No shared identifier. Restaurant names almost never match legal entity names.

Combo had 124,000 restaurant listings from Google Maps and 277,000 from French business registries. No shared identifier between them. A Google listing for "Chez Marcel" might match "SAS Groupe Restauration Marcel et Fils" in the registry—or it might not. Without linking the two, neither dataset was useful for prospecting.

  • No shared identifier. Restaurant names almost never match legal entity names.
  • Ownership structures hide behind holding companies and brands. One owner, five legal entities, three trade names.
  • Naive matching = 34 billion pairs.
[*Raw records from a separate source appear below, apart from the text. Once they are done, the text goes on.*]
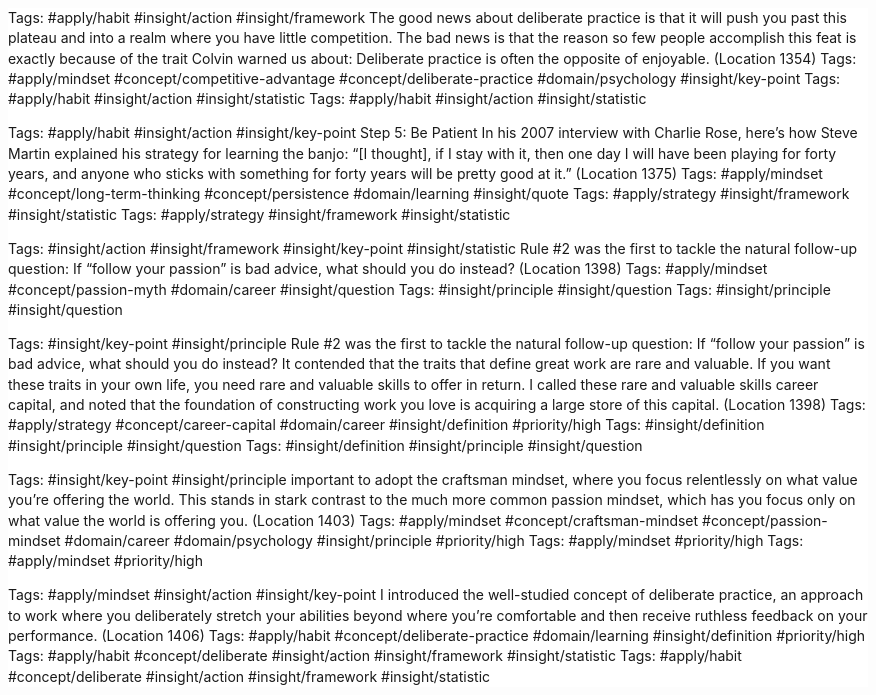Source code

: Tags: #apply/habit #insight/action #insight/framework
The good news about deliberate practice is that it will push you past this plateau and into a realm where you have little competition. The bad news is that the reason so few people accomplish this feat is exactly because of the trait Colvin warned us about: Deliberate practice is often the opposite of enjoyable. (Location 1354)
Tags: #apply/mindset #concept/competitive-advantage #concept/deliberate-practice #domain/psychology #insight/key-point
Tags: #apply/habit #insight/action #insight/statistic
Tags: #apply/habit #insight/action #insight/statistic
  
Tags: #apply/habit #insight/action #insight/key-point
Step 5: Be Patient In his 2007 interview with Charlie Rose, here’s how Steve Martin explained his strategy for learning the banjo: “[I thought], if I stay with it, then one day I will have been playing for forty years, and anyone who sticks with something for forty years will be pretty good at it.” (Location 1375)
Tags: #apply/mindset #concept/long-term-thinking #concept/persistence #domain/learning #insight/quote
Tags: #apply/strategy #insight/framework #insight/statistic
Tags: #apply/strategy #insight/framework #insight/statistic
  
Tags: #insight/action #insight/framework #insight/key-point #insight/statistic
Rule #2 was the first to tackle the natural follow-up question: If “follow your passion” is bad advice, what should you do instead? (Location 1398)
Tags: #apply/mindset #concept/passion-myth #domain/career #insight/question
Tags: #insight/principle #insight/question
Tags: #insight/principle #insight/question
  
Tags: #insight/key-point #insight/principle
Rule #2 was the first to tackle the natural follow-up question: If “follow your passion” is bad advice, what should you do instead? It contended that the traits that define great work are rare and valuable. If you want these traits in your own life, you need rare and valuable skills to offer in return. I called these rare and valuable skills career capital, and noted that the foundation of constructing work you love is acquiring a large store of this capital. (Location 1398)
Tags: #apply/strategy #concept/career-capital #domain/career #insight/definition #priority/high
Tags: #insight/definition #insight/principle #insight/question
Tags: #insight/definition #insight/principle #insight/question
  
Tags: #insight/key-point #insight/principle
important to adopt the craftsman mindset, where you focus relentlessly on what value you’re offering the world. This stands in stark contrast to the much more common passion mindset, which has you focus only on what value the world is offering you. (Location 1403)
Tags: #apply/mindset #concept/craftsman-mindset #concept/passion-mindset #domain/career #domain/psychology #insight/principle #priority/high
Tags: #apply/mindset #priority/high
Tags: #apply/mindset #priority/high
  
Tags: #apply/mindset #insight/action #insight/key-point
I introduced the well-studied concept of deliberate practice, an approach to work where you deliberately stretch your abilities beyond where you’re comfortable and then receive ruthless feedback on your performance. (Location 1406)
Tags: #apply/habit #concept/deliberate-practice #domain/learning #insight/definition #priority/high
Tags: #apply/habit #concept/deliberate #insight/action #insight/framework #insight/statistic
Tags: #apply/habit #concept/deliberate #insight/action #insight/framework #insight/statistic
  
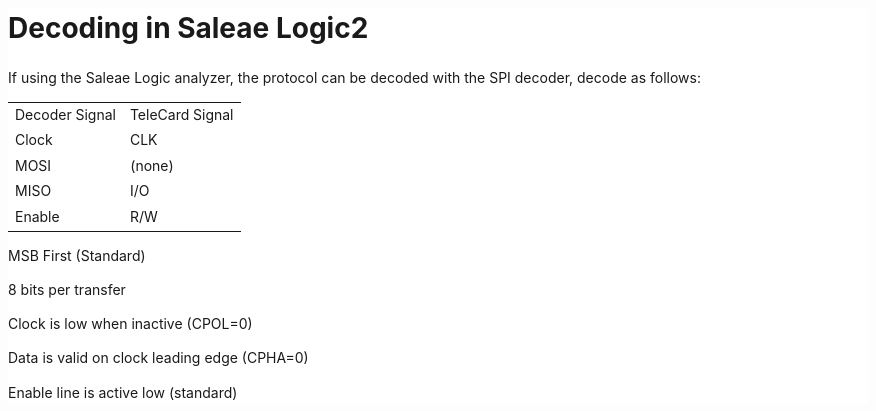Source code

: 



# Decoding in Saleae Logic2

If using the Saleae Logic analyzer, the protocol can be decoded with the SPI decoder, decode as follows:


<table>
  <tr>
   <td>Decoder Signal
   </td>
   <td>TeleCard Signal
   </td>
  </tr>
  <tr>
   <td>Clock
   </td>
   <td>CLK
   </td>
  </tr>
  <tr>
   <td>MOSI
   </td>
   <td>(none)
   </td>
  </tr>
  <tr>
   <td>MISO
   </td>
   <td>I/O
   </td>
  </tr>
  <tr>
   <td>Enable
   </td>
   <td>R/W
   </td>
  </tr>
</table>


MSB First (Standard)

8 bits per transfer

Clock is low when inactive (CPOL=0)

Data is valid on clock leading edge (CPHA=0)

Enable line is active low (standard)



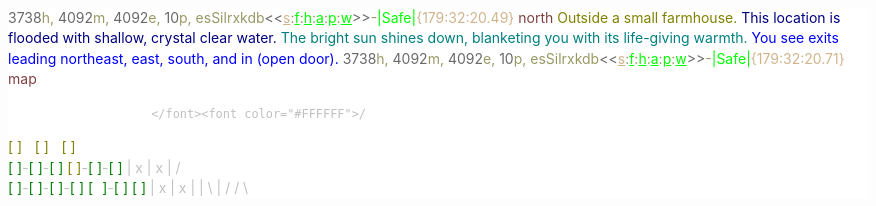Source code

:</font><font color="#696969">3738</font><font color="#999966">h, </font><font color="#696969">4092</font><font color="#999966">m, </font><font color="#696969">4092</font><font color="#999966">e, </font><font color="#696969">10</font><font color="#999966">p, esSilrxkdb</font><font color="#696969">&lt;&lt;</font><font color="#D2B48C"><u>s</u></font><font color="#999966">:</font><font color="#00FF00"><u>f</u></font><font color="#999966">:</font><font color="#00FF00"><u>h</u></font><font color="#999966">:</font><font color="#00FF00"><u>a</u></font><font color="#999966">:</font><font color="#00FF00"><u>p</u></font><font color="#999966">:</font><font color="#00FF00"><u>w</u></font><font color="#696969">&gt;&gt;</font><font color="#999966">-</font><font color="#00FF00">|Safe|</font><font color="#D2B48C">{179:32:20.49}
</font><font color="#804040">north
</font><font color="#808000">Outside a small farmhouse.
</font><font color="#000080">This location is flooded with shallow, crystal clear water.</font><font color="#008080"> The bright sun 
shines down, blanketing you with its life-giving warmth.
</font><font color="#0000FF">You see exits leading northeast, east, south, and in (open door).
</font><font color="#696969">3738</font><font color="#999966">h, </font><font color="#696969">4092</font><font color="#999966">m, </font><font color="#696969">4092</font><font color="#999966">e, </font><font color="#696969">10</font><font color="#999966">p, esSilrxkdb</font><font color="#696969">&lt;&lt;</font><font color="#D2B48C"><u>s</u></font><font color="#999966">:</font><font color="#00FF00"><u>f</u></font><font color="#999966">:</font><font color="#00FF00"><u>h</u></font><font color="#999966">:</font><font color="#00FF00"><u>a</u></font><font color="#999966">:</font><font color="#00FF00"><u>p</u></font><font color="#999966">:</font><font color="#00FF00"><u>w</u></font><font color="#696969">&gt;&gt;</font><font color="#999966">-</font><font color="#00FF00">|Safe|</font><font color="#D2B48C">{179:32:20.71}
</font><font color="#804040">map
</font><font color="#C0C0C0">                                             
                                             
                        </font><font color="#FFFFFF">/
</font><font color="#C0C0C0">                     </font><font color="#808000">[</font><font color="#C0C0C0"> </font><font color="#808000">]
</font><font color="#C0C0C0">                     </font><font color="#FFFFFF"> | 
</font><font color="#C0C0C0">                     </font><font color="#808000">[</font><font color="#C0C0C0"> </font><font color="#808000">]
</font><font color="#C0C0C0">                     </font><font color="#FFFFFF"> | 
</font><font color="#C0C0C0">                     </font><font color="#808000">[</font><font color="#C0C0C0"> </font><font color="#808000">]
</font><font color="#C0C0C0">                        </font><font color="#FFFFFF">\
</font><font color="#C0C0C0">     </font><font color="#008000">[</font><font color="#C0C0C0"> </font><font color="#008000">]</font><font color="#C0C0C0">-</font><font color="#008000">[</font><font color="#C0C0C0"> </font><font color="#008000">]</font><font color="#C0C0C0">-</font><font color="#008000">[</font><font color="#C0C0C0"> </font><font color="#008000">]</font><font color="#C0C0C0">         </font><font color="#808000">[</font><font color="#C0C0C0"> </font><font color="#808000">]</font><font color="#C0C0C0">-</font><font color="#008000">[</font><font color="#C0C0C0"> </font><font color="#008000">]</font><font color="#C0C0C0">-</font><font color="#008000">[</font><font color="#C0C0C0"> </font><font color="#008000">]
</font><font color="#C0C0C0">      | x | x |         /           \
     </font><font color="#008000">[</font><font color="#C0C0C0"> </font><font color="#008000">]</font><font color="#C0C0C0">-</font><font color="#008000">[</font><font color="#C0C0C0"> </font><font color="#008000">]</font><font color="#C0C0C0">-</font><font color="#008000">[</font><font color="#C0C0C0"> </font><font color="#008000">]</font><font color="#C0C0C0">-</font><font color="#008000">[</font><font color="#C0C0C0"> </font><font color="#008000">]</font><font color="#C0C0C0"> </font><font color="#008000">[</font><font color="#FFFFFF">+</font><font color="#008000">]</font><font color="#C0C0C0">-</font><font color="#008000">[</font><font color="#C0C0C0"> </font><font color="#008000">]</font><font color="#C0C0C0">         </font><font color="#008000">[</font><font color="#C0C0C0"> </font><font color="#008000">]
</font><font color="#C0C0C0">      | x | x |   | \ | /           /   \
Not happening.

The solution

A focused implementation with clear guardrails

Blocking by postal code + 500m radius cut 34 billion pairs down to 410,000 (99.999% reduction).

Scoring: 70% geographic distance, 20% address similarity, 10% name similarity (trigram Jaccard). Bidirectional best-match ranking to avoid one-to-many collisions.

Vector search (text-embedding-005, BigQuery IVF index) for semantic queries across the unified data. Daily refresh with hash-based change detection.

Why it worked

  • Geography is the strongest signal when names diverge. 70% weight on distance.
  • Conservative thresholds: average accepted score 0.83, average match distance 50m. Ambiguous matches flagged, not forced.
  • Registry provider choice mattered. One had 99% coordinate coverage, another 40%. That gap made geographic matching viable.
  • Incremental updates with change detection. No full rebuilds, daily refresh.

The results

Measurable outcomes (without hype)

  • Two datasets, one queryable source. Commercial presence + legal entity structure in one place.
  • 99.999% reduction in match computation. Runs on standard BigQuery.
  • ~85% precision on semantic queries. Powers the sales agent from the other case study.
  • Daily incremental updates. Only changed records get processed.